Unlike most revelations, which unfold slowly with hindsight, this one slapped me across the face. It was the best refresher lesson I’ve had about how I view the work I do. It reminded me of something I’d momentarily forgotten in a haze of self-pity, which is that money is only one reason to do a show. The main reason I worked for so many years to find and cultivate a flexible day job that I actually like is because it gives me the freedom to choose my creative projects based on a whole gamut of reasons, not just because I need the work. But still, without even half-joking, it would be nice to get paid.

Which brings me back to the beginning — I was at an Equity general audition today, and as always, in between fits ranging from slight anxiety to extreme panic, I indulged in the shadows of sweet fantasy.

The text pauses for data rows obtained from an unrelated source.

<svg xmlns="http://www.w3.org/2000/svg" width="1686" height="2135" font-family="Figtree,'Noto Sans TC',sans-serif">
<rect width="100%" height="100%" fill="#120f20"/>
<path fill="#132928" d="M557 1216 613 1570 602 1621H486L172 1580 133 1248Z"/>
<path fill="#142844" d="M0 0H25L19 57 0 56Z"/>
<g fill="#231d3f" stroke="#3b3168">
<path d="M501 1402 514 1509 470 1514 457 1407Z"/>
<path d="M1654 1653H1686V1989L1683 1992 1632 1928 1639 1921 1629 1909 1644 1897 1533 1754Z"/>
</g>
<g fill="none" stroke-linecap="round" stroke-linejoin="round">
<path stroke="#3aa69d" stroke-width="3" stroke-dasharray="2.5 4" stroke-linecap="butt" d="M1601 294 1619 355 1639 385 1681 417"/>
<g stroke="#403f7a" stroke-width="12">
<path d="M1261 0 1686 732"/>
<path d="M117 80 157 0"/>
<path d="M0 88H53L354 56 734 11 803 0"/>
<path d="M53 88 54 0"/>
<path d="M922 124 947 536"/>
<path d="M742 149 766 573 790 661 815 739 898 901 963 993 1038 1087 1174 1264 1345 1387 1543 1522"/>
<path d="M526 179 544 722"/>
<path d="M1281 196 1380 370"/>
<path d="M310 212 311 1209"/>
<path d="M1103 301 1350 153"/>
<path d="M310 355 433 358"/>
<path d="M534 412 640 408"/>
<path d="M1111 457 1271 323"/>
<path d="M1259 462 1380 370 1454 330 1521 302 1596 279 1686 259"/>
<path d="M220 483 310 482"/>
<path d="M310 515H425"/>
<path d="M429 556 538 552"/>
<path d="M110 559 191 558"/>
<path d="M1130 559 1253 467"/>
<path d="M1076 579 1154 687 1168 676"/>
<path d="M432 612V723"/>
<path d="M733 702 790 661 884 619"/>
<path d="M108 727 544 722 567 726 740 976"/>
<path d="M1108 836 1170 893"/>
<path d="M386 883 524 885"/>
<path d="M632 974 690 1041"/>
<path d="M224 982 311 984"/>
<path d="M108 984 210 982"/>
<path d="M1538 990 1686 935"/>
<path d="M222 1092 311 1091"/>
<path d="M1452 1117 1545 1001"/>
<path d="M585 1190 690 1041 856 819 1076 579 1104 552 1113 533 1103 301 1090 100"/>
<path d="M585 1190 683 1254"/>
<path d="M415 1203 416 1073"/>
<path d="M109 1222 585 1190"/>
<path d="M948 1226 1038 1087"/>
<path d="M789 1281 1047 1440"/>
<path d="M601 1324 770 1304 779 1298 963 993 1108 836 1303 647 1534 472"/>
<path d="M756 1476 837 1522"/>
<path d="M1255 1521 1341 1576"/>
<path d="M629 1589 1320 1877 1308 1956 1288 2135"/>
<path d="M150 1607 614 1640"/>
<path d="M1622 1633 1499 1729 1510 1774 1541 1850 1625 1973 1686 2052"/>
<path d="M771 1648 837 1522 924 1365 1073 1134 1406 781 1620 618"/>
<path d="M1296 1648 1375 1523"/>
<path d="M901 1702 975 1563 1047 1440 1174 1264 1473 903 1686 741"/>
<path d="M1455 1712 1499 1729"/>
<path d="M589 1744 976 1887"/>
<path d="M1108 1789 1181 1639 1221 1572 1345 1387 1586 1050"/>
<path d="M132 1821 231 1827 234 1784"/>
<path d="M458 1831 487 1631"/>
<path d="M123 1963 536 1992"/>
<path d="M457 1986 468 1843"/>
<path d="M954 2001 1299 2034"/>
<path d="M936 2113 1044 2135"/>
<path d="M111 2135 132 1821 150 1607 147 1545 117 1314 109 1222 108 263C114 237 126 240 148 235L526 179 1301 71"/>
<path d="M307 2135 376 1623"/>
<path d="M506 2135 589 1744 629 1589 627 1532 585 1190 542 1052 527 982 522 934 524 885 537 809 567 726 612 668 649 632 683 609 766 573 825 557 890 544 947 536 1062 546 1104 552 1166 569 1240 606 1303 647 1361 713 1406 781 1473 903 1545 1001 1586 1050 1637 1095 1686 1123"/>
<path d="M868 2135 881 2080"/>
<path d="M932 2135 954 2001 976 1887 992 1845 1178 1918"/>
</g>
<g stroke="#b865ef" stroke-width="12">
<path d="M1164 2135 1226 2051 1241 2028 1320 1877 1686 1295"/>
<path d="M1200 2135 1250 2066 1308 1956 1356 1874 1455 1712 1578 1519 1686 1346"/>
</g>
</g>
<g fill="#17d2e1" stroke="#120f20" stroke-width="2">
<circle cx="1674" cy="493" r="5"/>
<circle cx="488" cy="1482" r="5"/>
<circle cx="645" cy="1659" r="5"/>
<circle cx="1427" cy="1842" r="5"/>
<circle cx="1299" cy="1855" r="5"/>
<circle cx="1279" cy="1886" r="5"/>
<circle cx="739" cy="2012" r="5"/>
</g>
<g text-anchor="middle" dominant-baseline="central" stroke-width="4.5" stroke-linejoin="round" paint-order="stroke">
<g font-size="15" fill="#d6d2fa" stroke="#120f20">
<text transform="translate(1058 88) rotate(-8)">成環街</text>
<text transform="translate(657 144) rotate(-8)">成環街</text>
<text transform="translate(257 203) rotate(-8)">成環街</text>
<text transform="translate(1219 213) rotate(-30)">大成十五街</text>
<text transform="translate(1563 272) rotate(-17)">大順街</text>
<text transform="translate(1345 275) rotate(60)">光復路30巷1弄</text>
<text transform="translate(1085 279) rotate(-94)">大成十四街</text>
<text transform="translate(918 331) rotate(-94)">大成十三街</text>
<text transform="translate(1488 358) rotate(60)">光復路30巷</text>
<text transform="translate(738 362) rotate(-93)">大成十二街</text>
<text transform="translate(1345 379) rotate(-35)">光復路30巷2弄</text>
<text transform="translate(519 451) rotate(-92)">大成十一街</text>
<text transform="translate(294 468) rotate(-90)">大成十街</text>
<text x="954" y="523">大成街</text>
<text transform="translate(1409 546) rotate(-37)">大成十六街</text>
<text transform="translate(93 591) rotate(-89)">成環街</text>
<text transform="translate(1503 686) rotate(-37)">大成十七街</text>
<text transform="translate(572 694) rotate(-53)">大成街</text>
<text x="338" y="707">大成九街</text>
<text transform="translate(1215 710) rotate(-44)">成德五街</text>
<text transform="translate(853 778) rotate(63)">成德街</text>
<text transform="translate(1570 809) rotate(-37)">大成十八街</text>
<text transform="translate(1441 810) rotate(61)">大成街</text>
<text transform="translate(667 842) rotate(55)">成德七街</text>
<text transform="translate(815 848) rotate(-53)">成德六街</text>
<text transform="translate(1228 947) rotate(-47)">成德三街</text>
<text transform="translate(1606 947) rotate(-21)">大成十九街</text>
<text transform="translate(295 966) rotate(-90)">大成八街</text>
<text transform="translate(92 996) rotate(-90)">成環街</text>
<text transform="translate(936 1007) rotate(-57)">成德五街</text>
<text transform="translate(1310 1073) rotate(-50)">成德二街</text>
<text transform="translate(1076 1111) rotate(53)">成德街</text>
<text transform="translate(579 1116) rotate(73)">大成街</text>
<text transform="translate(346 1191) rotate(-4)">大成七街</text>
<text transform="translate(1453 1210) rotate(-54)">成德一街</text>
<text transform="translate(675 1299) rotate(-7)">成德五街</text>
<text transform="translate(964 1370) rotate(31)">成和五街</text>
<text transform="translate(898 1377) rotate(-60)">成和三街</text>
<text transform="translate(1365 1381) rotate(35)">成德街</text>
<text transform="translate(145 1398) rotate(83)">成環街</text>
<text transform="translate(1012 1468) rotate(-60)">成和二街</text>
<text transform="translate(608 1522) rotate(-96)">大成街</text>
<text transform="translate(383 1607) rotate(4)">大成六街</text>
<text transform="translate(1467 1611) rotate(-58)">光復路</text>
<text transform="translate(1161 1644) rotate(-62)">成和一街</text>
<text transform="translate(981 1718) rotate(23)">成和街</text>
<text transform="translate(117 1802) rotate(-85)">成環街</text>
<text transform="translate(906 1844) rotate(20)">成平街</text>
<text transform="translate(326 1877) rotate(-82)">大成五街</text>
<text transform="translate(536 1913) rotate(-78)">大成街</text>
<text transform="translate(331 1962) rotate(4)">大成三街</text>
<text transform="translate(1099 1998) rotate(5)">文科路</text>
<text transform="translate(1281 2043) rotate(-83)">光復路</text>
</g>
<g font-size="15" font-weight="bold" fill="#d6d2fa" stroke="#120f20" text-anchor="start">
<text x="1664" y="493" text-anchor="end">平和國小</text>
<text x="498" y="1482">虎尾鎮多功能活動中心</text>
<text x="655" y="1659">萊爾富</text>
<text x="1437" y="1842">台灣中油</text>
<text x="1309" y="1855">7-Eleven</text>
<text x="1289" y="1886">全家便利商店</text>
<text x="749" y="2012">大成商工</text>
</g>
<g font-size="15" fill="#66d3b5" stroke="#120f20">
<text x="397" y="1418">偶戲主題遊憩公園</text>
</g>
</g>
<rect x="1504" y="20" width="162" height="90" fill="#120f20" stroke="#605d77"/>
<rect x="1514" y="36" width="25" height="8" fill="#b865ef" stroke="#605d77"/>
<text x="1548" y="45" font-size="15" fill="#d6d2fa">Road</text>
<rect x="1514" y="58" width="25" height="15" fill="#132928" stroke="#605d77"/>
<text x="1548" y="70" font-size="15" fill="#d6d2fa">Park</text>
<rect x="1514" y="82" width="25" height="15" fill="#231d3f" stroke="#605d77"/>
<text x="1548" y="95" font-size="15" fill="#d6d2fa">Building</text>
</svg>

This is the one where they’re finally gonna notice … get ready, Red; pack your bags, you’re moving up to the big time. (I don’t know why, but even though it’s an in-town theatre, for some reason in my fantasy I’m always packing my bags.) This is the audition I’m going to nail so hard that the room stops breathing, and the clock suspends its ticking. I finish, smile and say thank you modestly, and begin to exit professionally. But they stop me … Red? Just one moment, please. I’d like to offer you every part in every show. It’s a new vision, a brand new concept that you, Red, you just now inspired me to create … a one-woman season. BRILLIANT! You, my dear, are brilliant. And also beautiful. And we’ll pay you a lot of money.

Well, at the very least, I’ll make sure I read a good play.